The company escaped relatively lightly during its uncoupling from the AA, which was left carrying the bulk of the buyout financing.
But at the cost of growth, Saga has still spent the last six years paying down debt and desperately trying to modernise after years of under-investment. The share price has cratered from 185p to less than 18p, leaving shareholders, many of them Saga customers who bought in at the initial public offering, nursing huge losses.
The maximum De Haan will buy in at is 27p per share, a 98pc premium to the 13.6p closing price on Aug 28, as Saga is keen to point out, but an 85pc discount to the float price.
The AA meanwhile has basically given up.

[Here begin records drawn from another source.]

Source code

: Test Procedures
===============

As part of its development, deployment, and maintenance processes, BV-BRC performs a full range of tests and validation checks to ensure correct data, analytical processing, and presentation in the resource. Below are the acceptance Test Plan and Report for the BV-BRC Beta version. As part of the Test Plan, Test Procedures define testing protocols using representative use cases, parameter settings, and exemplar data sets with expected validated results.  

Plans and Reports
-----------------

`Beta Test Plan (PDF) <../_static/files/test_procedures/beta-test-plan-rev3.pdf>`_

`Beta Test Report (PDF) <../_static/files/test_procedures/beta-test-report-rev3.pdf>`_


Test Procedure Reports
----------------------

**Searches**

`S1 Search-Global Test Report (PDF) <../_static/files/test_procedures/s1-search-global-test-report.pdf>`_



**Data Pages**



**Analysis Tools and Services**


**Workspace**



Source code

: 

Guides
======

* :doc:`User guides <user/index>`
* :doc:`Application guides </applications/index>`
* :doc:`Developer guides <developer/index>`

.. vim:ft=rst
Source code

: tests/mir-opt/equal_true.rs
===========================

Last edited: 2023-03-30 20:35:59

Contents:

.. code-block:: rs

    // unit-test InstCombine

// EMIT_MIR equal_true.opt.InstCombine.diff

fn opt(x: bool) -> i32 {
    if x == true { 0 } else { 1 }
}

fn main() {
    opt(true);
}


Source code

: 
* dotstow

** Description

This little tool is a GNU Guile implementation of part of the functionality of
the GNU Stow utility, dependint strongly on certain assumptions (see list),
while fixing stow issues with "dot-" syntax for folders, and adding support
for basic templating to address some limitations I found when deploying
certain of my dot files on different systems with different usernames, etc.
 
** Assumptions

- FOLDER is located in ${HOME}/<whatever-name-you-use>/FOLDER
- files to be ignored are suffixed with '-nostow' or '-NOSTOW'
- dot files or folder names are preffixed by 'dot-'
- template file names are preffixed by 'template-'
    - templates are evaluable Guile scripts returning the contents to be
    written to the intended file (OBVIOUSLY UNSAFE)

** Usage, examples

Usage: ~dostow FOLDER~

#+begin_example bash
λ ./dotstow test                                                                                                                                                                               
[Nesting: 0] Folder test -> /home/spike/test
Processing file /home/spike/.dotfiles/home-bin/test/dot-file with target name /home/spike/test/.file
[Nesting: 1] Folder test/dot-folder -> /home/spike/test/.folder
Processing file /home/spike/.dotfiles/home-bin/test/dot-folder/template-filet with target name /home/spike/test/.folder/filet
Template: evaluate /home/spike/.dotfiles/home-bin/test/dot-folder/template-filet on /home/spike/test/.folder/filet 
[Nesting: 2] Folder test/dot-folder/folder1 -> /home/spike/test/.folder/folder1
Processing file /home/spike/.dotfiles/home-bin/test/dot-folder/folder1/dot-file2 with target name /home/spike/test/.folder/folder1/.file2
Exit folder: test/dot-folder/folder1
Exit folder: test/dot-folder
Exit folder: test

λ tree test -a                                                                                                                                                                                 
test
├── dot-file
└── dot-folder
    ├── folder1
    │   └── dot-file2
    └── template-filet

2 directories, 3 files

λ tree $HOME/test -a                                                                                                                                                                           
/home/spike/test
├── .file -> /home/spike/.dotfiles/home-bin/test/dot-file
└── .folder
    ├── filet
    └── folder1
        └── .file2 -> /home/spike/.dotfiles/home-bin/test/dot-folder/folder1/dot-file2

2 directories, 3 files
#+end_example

Still towing £2.6bn of borrowings but valued at less than £200m after an 87pc share price slump, it has hoisted the “for sale” sign. Salvation awaits from a familiar source after three opportunistic bids from private equity land. Acromiss or even Agromas would be an obvious new name this time around.
Miserable repeat for ITV
ITV has suffered another grim day in the FTSE 100 as it faces the ignominy of being booted out of the blue-chip index. The broadcaster’s share price tumbled another 6pc on Tuesday, capping a 60pc fall since the start of the year.

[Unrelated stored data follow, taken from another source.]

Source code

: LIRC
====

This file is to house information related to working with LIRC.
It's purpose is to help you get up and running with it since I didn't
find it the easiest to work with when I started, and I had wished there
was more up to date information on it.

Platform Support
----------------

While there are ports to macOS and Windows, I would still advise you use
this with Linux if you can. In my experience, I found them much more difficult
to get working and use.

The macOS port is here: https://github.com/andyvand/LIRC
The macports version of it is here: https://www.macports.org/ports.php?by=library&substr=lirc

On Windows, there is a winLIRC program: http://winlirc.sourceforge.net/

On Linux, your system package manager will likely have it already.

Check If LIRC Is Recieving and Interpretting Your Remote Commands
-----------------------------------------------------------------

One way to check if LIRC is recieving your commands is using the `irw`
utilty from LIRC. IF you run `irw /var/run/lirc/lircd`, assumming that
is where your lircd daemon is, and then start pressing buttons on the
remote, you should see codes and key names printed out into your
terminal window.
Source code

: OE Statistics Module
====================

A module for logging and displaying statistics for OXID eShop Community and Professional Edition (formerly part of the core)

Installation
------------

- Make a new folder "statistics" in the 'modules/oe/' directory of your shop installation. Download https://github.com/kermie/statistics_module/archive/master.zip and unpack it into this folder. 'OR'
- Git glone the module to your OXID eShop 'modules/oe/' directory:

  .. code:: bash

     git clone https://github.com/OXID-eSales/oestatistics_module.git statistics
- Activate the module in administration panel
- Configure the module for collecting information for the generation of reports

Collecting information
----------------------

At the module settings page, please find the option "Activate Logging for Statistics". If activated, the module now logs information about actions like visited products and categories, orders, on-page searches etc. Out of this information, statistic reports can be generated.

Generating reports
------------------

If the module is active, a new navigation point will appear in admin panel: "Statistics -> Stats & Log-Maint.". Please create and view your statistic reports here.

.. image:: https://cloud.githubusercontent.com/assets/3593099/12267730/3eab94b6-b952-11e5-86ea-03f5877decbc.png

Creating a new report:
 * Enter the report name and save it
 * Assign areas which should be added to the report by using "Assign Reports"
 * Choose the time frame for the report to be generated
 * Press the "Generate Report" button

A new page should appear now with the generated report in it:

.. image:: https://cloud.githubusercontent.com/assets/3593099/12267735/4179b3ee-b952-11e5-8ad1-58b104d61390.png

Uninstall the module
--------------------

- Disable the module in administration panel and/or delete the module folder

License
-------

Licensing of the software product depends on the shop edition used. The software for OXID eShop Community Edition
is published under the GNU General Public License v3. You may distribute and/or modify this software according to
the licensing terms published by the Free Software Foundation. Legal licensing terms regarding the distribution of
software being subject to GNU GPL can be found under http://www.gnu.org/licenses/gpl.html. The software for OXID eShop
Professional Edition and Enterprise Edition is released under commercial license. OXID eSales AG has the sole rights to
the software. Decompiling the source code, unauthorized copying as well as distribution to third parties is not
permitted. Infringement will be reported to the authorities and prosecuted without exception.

It means ITV has no chance of closing the gap with the rest of the pack as the latest quarterly reshuffle is finalised today before being implemented later this month.
The company is now worth just £2.4bn, with British Land the next biggest at £3.3bn, which is likely to follow ITV down the escape chute. ITV is also now smaller than nearly 40 constituents of the wider mid-cap FTSE 250 index.
It is worth just half that of bargain retailer B&M Bargains, which is heading in the other direction, and only £100m more than Genus, the biotech firm that specialises in bull and pig semen.